## Stored data entries
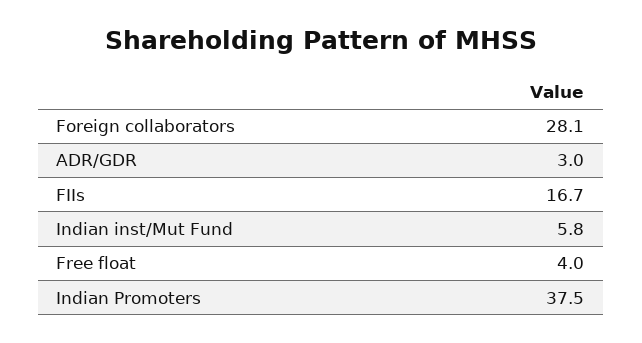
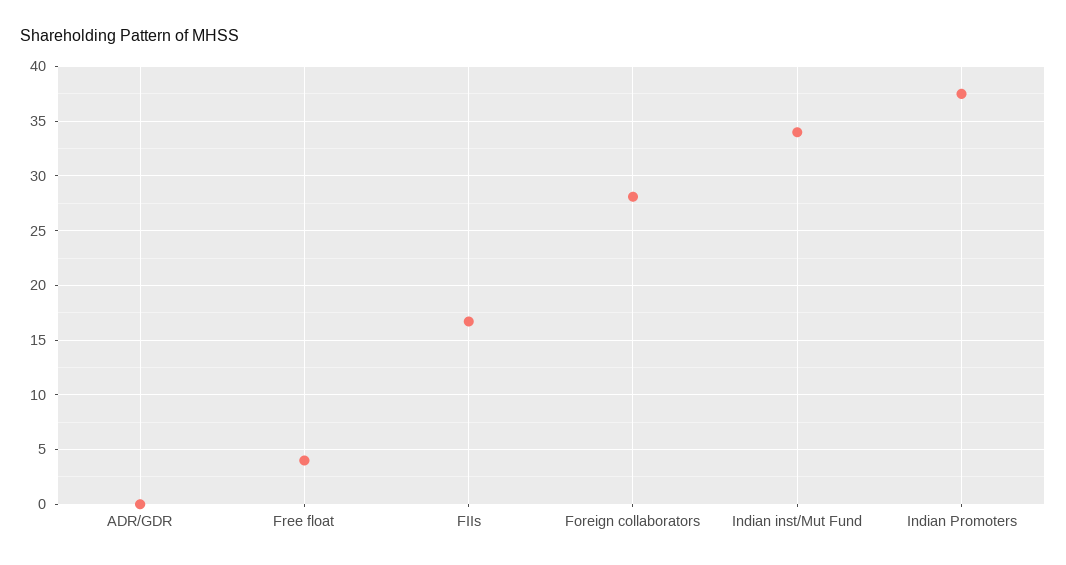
  {
    "Foreign collaborators": 28.1,
-   "ADR/GDR": 3,
+   "ADR/GDR": 0,
    "FIIs": 16.7,
-   "Indian inst/Mut Fund": 5.8,
+   "Indian inst/Mut Fund": 34,
    "Free float": 4,
    "Indian Promoters": 37.5
  }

## Directions
The data must be printed exactly, image-free.

## Reply
  {
    "Foreign collaborators": 28.1,
-   "ADR/GDR": 3,
+   "ADR/GDR": 0,
    "FIIs": 16.7,
-   "Indian inst/Mut Fund": 5.8,
+   "Indian inst/Mut Fund": 34,
    "Free float": 4,
    "Indian Promoters": 37.5
  }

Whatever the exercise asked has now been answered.